**Brief**
The data should be written out in full, exactly as it stands, and the pictures dropped.

Camera metadata records:
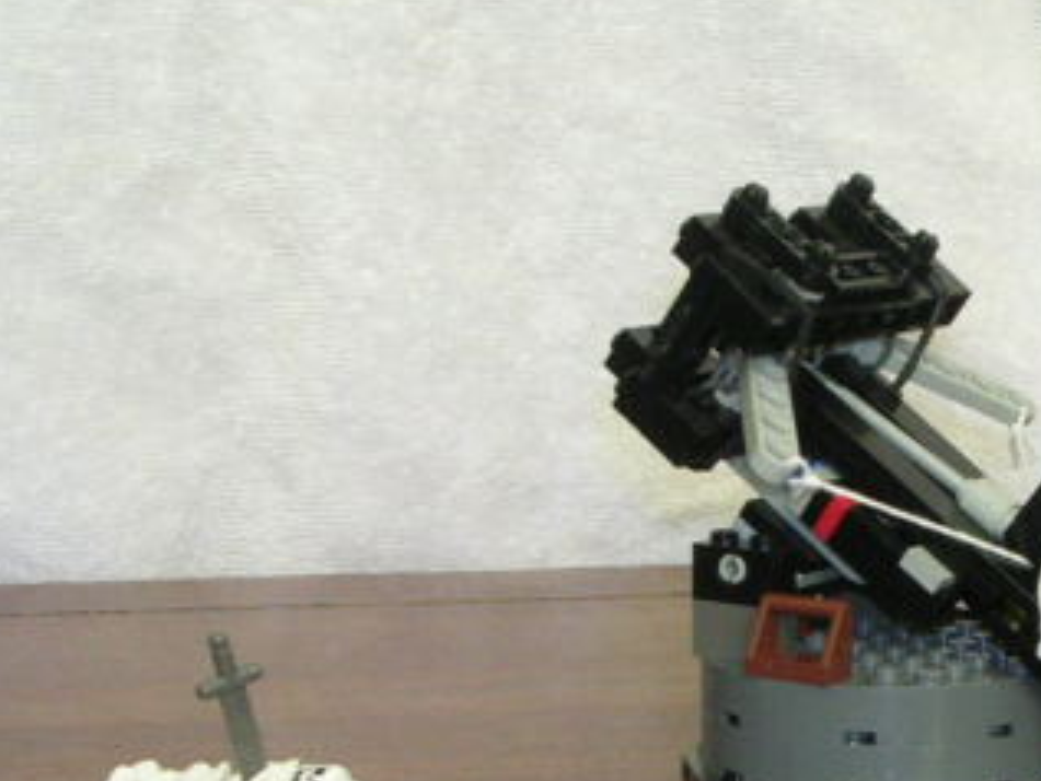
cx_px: 929
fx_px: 2978
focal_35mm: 99
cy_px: 532
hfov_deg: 19.5
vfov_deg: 14.9
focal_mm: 7.5
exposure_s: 1/7.7
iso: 400
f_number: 3.1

**Exercise output**
cx_px: 929
fx_px: 2978
focal_35mm: 99
cy_px: 532
hfov_deg: 19.5
vfov_deg: 14.9
focal_mm: 7.5
exposure_s: 1/7.7
iso: 400
f_number: 3.1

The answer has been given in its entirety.